Regras em vigor continuam em todo o país e estendem-se por mais duas semanas, esclarece o Ministério do Trabalho.

A obrigatoriedade do teletrabalho, sem necessidade de acordo e sempre que este é possível, vai manter-se em todo o território continental até 13 de junho, esclarece o Ministério do Trabalho em resposta ao Dinheiro Vivo após o prolongamento da situação de calamidade até à mesma data decidido nesta quinta-feira em Conselho de Ministros.

Segundo o ministério, "as regras atualmente em vigor em Resolução do Conselho de Ministros são prorrogadas por mais duas semanas".

A decisão de manter as atuais regras não é referida no comunicado de Conselho de Ministros publicado após a reunião, mas a nova resolução adotada para extensão da situação de calamidade prevê o prolongamento das medidas extraordinárias relativas ao teletrabalho em todo o país, indica o Ministério do Trabalho.

A decisão é tomada no quadro do regime extraordinário de organização do trabalho que voltou a vigorar no início deste mês e que vale até ao final do ano, e que determina uma aplicação territorial da obrigatoriedade do teletrabalho em função do risco, e a ser determinada em resoluções do Conselho de Ministros.
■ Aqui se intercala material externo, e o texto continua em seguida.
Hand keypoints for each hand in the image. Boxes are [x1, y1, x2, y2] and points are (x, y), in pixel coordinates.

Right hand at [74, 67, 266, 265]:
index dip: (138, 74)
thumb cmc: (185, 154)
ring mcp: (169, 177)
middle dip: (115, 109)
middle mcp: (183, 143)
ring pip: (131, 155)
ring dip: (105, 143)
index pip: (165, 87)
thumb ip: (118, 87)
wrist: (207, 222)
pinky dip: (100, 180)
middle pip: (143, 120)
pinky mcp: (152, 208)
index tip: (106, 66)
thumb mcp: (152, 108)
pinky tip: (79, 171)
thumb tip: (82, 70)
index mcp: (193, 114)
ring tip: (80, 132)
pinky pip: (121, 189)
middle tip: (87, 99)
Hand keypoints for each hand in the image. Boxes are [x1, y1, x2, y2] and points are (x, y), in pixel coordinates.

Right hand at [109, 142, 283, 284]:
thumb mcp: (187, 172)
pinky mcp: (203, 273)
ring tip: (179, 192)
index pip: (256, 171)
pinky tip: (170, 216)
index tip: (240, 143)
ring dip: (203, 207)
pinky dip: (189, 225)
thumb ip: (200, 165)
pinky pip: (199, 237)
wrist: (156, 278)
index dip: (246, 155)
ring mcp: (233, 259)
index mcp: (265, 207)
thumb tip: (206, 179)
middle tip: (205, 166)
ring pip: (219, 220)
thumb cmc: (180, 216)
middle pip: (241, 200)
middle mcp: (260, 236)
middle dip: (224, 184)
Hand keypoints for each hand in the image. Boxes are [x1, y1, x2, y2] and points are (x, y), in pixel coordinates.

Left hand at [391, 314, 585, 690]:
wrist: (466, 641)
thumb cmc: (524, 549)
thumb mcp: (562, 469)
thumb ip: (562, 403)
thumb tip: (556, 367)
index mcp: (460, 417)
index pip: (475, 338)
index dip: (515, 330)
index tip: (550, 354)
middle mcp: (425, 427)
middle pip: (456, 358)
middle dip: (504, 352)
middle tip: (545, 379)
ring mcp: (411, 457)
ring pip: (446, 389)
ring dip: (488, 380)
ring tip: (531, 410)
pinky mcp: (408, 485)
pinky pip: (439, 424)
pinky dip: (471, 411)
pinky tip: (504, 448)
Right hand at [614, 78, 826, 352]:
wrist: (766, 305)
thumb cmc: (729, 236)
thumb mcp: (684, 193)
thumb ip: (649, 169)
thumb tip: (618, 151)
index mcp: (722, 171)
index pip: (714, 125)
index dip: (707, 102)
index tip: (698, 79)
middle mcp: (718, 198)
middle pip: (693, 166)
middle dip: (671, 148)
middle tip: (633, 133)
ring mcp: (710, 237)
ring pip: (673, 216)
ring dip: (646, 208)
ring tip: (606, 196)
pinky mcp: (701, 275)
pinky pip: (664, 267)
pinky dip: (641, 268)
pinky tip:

Até aqui, a opção do governo tem sido a de fazer valer a obrigatoriedade do teletrabalho para todos os concelhos do território nacional.

A legislação em vigor estipula que o teletrabalho é obrigatório "independentemente do vínculo laboral, sempre que as funções em causa o permitam e o trabalhador disponha de condições para as exercer, sem necessidade de acordo escrito entre o empregador e o trabalhador", mas aplicado apenas a organizações "com estabelecimento nas áreas territoriais definidas pelo Governo mediante resolução do Conselho de Ministros".

Além da definição territorial da abrangência da obrigatoriedade do teletrabalho pelo governo, o regime de organização que volta a vigorar prevê que cabe ao empregador justificar casos em que não seja possível adotar o teletrabalho, e que o trabalhador pode contestar a decisão junto da Autoridade para as Condições do Trabalho num prazo de três dias úteis.

O trabalhador pode também invocar impedimento para o teletrabalho por falta de condições.

São ainda definidos os termos da utilização de equipamentos de trabalho, e o universo de excluídos da obrigatoriedade do teletrabalho: apenas trabalhadores de serviços essenciais e de estabelecimentos de infância e escolares.